_Your task_
Read the listing below and copy out each line where the word "labels" occurs.

_Data for this exercise_
═══
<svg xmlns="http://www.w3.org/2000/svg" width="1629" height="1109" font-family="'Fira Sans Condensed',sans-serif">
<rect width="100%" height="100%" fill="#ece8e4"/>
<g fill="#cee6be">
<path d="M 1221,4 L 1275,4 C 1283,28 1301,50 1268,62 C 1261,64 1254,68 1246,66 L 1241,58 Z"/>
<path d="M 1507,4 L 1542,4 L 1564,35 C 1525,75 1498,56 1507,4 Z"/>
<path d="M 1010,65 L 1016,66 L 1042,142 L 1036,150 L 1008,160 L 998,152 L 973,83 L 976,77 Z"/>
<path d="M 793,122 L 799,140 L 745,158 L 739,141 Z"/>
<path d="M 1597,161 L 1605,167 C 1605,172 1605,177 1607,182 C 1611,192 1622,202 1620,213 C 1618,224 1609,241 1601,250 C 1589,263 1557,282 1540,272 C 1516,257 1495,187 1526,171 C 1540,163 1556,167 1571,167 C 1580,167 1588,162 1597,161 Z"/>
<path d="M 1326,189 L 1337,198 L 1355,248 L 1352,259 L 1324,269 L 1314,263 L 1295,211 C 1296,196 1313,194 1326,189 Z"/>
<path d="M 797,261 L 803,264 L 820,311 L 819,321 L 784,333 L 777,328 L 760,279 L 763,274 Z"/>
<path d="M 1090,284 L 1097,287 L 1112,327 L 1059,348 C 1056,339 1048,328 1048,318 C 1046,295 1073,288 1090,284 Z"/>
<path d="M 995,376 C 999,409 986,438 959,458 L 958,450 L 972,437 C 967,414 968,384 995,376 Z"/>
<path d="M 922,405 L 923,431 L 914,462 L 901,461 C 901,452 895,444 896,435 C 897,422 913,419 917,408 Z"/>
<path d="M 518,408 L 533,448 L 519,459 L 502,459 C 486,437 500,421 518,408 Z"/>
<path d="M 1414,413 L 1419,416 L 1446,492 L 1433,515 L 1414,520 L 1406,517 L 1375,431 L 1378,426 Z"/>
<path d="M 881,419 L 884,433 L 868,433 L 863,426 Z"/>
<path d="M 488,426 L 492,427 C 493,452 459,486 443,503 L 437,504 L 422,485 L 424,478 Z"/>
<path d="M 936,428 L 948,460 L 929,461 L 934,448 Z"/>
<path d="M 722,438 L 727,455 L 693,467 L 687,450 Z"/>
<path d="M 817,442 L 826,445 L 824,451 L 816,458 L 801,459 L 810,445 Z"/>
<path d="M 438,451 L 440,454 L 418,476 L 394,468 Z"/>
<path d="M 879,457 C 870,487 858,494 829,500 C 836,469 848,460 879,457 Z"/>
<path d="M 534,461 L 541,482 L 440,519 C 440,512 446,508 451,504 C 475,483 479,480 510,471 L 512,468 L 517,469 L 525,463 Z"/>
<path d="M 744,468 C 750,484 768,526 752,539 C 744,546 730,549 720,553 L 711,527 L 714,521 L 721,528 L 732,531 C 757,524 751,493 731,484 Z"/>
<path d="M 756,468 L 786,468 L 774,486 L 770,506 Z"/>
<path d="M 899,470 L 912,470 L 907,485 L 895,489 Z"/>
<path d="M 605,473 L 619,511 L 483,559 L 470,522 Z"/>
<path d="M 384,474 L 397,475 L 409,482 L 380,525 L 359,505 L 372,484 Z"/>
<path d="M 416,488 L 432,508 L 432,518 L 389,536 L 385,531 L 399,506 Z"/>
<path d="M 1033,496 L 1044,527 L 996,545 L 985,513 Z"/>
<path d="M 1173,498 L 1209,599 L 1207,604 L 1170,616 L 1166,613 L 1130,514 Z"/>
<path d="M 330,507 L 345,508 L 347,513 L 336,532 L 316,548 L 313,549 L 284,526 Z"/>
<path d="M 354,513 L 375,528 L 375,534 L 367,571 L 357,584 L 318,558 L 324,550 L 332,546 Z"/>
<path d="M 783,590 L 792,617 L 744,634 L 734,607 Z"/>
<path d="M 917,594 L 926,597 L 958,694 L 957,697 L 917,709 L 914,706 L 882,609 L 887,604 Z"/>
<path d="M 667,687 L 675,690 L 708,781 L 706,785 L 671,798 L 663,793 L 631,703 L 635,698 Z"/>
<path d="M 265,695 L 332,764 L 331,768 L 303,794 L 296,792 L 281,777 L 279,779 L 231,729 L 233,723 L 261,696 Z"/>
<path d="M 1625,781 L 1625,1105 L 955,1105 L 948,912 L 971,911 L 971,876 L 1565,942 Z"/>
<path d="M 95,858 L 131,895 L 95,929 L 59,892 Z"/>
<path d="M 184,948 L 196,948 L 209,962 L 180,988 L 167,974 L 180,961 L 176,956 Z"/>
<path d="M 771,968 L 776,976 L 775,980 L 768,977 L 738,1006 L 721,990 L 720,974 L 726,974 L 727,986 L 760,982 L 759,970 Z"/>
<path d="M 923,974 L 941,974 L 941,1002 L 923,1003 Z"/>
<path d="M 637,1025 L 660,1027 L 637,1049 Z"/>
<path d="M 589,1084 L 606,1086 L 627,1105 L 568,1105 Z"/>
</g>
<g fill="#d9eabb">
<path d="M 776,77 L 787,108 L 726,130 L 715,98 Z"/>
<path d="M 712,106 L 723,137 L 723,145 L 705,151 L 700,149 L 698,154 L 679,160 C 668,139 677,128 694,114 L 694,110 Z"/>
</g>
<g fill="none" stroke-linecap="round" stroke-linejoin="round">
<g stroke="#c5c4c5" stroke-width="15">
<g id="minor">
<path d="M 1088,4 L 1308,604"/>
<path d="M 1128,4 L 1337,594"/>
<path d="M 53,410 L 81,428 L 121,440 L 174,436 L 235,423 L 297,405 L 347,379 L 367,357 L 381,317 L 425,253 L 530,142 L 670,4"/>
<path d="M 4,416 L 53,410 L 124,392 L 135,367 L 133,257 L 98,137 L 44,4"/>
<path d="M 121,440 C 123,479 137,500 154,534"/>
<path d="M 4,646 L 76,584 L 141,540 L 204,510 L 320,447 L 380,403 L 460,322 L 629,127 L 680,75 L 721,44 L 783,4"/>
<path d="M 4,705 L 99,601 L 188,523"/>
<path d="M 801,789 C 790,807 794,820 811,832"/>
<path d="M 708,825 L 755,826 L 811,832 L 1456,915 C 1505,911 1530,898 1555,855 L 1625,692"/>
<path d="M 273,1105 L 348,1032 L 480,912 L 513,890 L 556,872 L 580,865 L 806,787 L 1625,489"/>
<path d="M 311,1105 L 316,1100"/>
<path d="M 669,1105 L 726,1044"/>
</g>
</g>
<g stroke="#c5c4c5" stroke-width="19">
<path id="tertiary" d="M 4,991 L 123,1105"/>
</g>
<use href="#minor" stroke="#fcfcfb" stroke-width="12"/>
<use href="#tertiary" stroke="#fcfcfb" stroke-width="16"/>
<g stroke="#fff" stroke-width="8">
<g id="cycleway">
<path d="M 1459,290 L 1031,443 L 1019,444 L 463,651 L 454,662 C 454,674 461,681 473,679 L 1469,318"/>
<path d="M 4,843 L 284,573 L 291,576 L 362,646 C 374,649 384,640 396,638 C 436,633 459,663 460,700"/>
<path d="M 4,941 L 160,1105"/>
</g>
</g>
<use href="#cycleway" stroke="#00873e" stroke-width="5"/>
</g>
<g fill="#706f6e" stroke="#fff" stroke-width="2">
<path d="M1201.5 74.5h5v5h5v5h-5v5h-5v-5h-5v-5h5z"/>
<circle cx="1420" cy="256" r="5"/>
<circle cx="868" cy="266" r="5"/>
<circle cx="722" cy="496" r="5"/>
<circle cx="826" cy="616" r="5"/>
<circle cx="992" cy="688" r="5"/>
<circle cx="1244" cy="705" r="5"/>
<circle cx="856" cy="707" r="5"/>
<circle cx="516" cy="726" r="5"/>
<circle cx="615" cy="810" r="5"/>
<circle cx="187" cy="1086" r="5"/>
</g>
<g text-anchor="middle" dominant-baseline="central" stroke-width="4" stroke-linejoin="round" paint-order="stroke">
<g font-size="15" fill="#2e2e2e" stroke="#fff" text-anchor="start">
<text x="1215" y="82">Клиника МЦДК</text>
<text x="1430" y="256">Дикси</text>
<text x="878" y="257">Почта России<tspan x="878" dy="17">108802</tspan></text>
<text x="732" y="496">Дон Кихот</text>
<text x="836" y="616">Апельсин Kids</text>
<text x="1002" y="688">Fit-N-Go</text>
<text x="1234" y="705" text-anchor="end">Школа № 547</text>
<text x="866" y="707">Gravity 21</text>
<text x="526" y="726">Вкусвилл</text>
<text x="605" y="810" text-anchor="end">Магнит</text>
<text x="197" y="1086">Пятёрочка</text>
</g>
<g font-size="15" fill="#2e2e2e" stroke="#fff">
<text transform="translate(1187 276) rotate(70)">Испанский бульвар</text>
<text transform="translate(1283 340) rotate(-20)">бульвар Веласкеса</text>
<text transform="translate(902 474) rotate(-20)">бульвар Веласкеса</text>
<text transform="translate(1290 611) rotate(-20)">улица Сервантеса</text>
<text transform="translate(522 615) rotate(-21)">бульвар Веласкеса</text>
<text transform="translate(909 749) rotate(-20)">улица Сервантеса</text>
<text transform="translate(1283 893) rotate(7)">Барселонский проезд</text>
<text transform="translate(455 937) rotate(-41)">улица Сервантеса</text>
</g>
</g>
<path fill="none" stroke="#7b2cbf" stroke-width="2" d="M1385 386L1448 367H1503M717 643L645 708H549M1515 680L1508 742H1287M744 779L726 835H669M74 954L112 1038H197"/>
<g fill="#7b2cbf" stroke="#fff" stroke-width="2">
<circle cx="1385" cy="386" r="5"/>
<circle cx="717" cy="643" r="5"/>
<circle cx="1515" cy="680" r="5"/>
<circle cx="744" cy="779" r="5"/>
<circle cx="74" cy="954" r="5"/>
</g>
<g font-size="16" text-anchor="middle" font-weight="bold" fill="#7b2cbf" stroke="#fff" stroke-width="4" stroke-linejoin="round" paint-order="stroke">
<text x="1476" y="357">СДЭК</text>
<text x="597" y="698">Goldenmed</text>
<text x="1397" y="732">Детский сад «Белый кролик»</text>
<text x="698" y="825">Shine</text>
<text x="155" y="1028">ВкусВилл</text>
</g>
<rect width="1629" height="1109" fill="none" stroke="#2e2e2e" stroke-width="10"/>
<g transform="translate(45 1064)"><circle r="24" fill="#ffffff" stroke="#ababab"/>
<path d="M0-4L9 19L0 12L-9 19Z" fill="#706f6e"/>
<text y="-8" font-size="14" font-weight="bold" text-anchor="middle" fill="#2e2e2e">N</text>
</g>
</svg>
═══
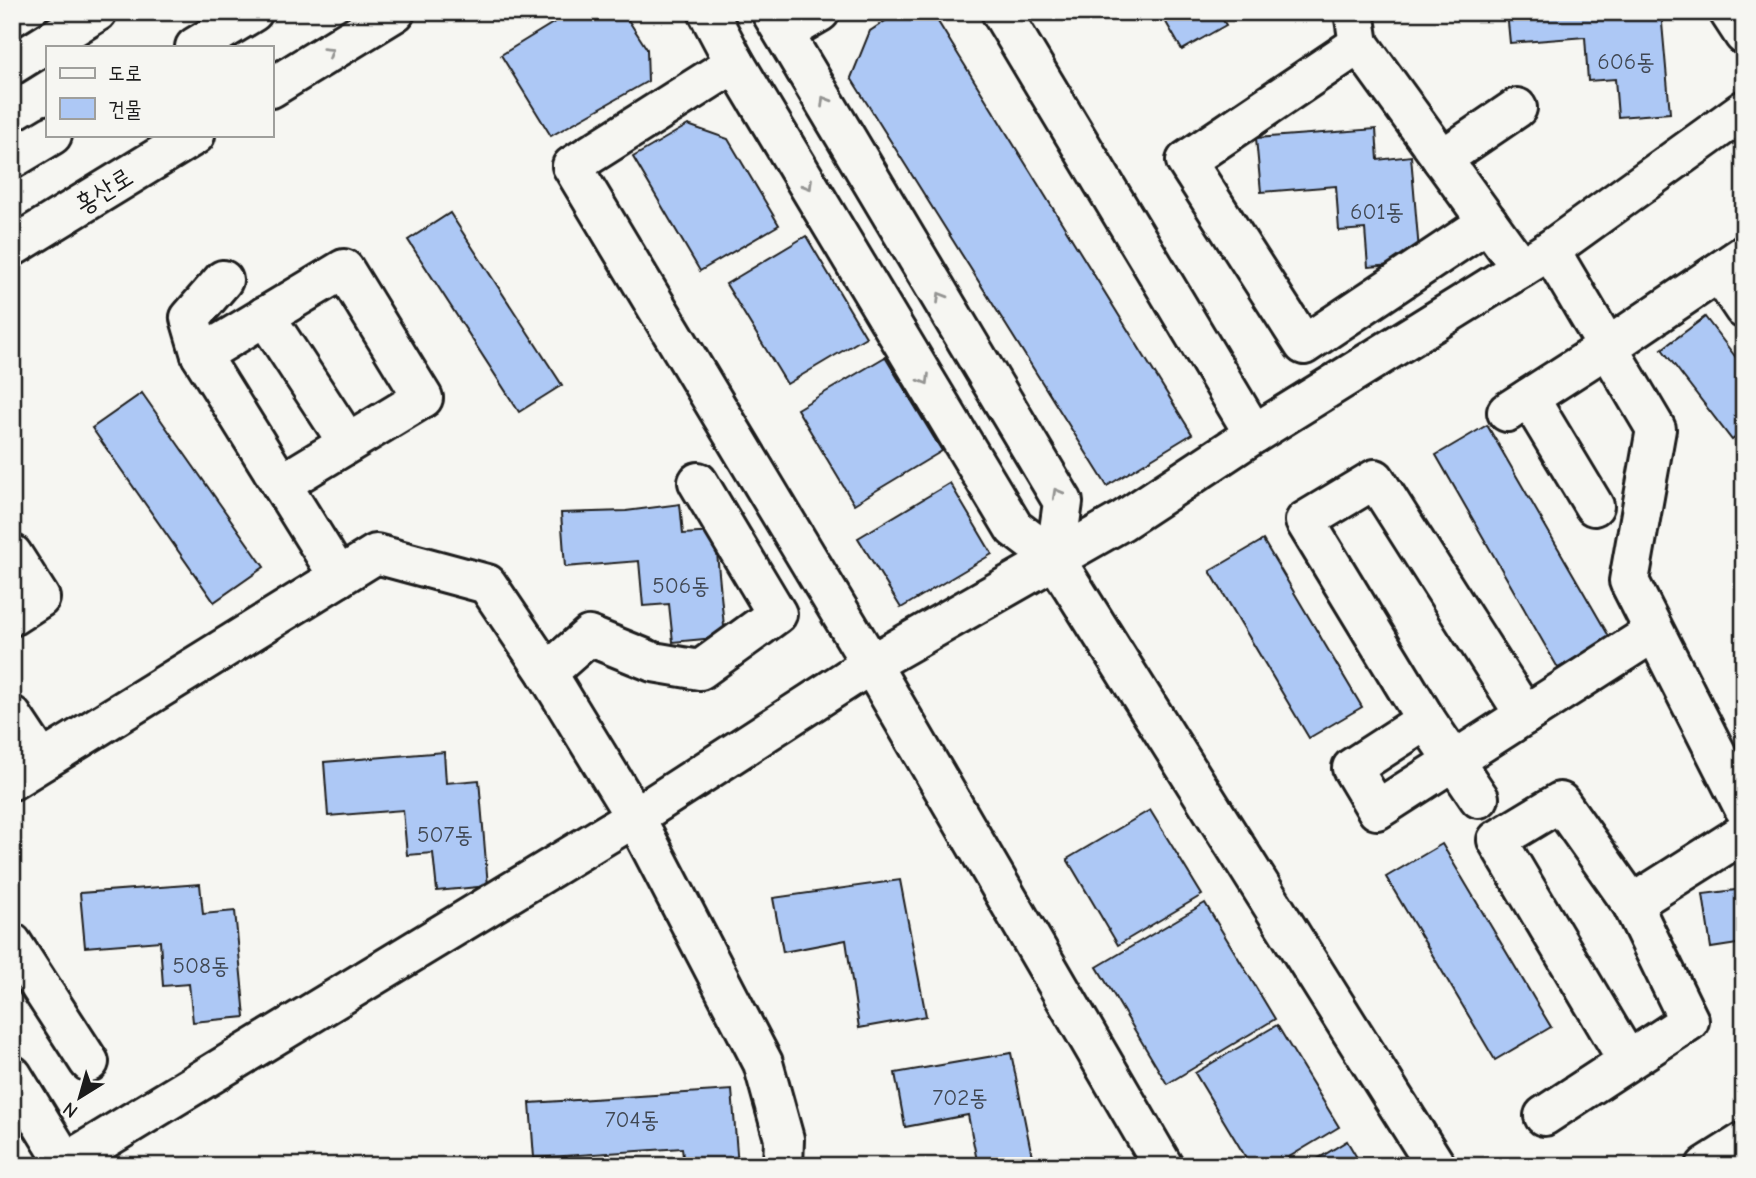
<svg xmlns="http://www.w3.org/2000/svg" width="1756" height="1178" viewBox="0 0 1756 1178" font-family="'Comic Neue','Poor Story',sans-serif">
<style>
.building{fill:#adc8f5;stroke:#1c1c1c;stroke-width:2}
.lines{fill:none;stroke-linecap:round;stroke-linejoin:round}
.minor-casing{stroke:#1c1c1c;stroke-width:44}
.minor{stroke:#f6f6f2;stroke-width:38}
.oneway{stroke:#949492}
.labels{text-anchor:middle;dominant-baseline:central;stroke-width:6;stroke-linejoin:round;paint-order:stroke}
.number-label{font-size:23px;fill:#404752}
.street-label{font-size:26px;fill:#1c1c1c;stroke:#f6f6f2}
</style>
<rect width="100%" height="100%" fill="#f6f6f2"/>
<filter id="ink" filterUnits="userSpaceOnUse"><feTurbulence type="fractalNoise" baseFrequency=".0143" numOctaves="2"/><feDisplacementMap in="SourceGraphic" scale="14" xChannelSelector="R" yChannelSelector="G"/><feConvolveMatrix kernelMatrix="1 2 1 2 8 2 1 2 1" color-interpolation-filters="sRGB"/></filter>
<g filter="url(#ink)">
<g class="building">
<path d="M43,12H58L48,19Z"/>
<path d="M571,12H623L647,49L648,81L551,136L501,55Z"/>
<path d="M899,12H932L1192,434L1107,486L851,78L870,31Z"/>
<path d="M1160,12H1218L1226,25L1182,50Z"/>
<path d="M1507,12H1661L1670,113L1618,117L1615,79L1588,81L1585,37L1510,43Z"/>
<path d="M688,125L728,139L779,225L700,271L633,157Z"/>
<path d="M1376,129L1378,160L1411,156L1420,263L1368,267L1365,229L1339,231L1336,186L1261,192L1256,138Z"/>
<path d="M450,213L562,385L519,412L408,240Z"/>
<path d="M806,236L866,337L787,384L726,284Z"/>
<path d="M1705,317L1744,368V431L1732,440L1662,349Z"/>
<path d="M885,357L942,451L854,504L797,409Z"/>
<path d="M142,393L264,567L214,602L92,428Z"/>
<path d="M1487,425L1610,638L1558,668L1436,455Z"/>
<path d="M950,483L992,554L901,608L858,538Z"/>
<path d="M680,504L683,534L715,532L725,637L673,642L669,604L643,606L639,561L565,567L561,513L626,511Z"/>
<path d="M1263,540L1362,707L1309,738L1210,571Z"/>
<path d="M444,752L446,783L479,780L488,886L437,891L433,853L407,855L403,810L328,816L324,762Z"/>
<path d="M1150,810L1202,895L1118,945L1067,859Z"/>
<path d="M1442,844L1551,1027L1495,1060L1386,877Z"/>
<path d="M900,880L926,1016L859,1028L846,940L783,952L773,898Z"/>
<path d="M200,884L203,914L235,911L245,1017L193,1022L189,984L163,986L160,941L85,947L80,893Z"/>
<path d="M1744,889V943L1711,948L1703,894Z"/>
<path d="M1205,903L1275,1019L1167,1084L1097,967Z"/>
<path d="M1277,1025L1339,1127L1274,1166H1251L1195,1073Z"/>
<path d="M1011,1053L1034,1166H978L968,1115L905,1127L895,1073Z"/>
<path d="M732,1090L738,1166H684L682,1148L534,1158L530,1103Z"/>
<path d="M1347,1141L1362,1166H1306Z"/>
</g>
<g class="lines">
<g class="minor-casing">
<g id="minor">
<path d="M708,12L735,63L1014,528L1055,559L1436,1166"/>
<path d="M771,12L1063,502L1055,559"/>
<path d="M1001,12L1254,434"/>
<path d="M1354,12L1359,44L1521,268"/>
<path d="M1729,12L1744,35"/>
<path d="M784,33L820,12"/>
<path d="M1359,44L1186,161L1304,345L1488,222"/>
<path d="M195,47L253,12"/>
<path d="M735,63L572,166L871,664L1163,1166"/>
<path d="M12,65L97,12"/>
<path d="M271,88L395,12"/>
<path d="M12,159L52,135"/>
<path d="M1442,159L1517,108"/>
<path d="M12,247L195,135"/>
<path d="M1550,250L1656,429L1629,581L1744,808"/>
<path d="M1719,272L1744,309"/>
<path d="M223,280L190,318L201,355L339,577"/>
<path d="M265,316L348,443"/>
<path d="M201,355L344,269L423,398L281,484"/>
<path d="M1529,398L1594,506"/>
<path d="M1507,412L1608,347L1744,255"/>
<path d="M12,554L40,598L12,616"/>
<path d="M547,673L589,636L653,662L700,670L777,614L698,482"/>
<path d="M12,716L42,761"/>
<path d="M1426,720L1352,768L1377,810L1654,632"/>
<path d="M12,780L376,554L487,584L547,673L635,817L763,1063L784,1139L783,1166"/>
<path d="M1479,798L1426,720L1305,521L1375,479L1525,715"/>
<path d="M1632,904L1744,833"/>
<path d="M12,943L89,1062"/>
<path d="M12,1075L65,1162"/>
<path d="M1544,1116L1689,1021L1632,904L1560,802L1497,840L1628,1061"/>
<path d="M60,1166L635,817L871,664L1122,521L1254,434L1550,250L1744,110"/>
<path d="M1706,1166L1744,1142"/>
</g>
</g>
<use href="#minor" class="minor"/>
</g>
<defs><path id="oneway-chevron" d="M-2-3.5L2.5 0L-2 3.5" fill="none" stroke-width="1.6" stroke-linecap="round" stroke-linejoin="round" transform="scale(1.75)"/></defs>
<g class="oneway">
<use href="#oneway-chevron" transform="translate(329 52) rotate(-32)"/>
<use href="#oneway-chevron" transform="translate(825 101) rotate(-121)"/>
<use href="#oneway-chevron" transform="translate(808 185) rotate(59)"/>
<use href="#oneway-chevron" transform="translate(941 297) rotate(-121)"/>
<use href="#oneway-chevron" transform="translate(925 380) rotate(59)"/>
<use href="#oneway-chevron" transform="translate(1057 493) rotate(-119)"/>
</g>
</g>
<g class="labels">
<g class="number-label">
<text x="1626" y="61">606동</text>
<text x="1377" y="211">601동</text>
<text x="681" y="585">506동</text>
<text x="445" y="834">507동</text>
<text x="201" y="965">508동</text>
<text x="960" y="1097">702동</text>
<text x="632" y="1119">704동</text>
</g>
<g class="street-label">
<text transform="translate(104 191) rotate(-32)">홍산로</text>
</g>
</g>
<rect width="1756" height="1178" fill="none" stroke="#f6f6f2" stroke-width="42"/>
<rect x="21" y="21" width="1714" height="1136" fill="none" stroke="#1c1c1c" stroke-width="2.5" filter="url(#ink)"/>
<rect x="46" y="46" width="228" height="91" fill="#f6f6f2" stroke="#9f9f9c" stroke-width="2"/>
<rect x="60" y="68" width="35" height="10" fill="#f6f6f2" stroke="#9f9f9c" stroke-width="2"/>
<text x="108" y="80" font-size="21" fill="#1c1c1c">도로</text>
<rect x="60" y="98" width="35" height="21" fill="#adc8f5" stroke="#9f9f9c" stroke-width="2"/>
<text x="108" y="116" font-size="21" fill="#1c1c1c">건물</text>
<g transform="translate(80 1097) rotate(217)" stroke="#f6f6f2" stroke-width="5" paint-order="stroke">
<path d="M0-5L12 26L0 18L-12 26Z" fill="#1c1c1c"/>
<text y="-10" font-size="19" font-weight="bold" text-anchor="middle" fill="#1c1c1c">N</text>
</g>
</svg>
═══
_Task output_
.labels{text-anchor:middle;dominant-baseline:central;stroke-width:6;stroke-linejoin:round;paint-order:stroke}
<g class="labels">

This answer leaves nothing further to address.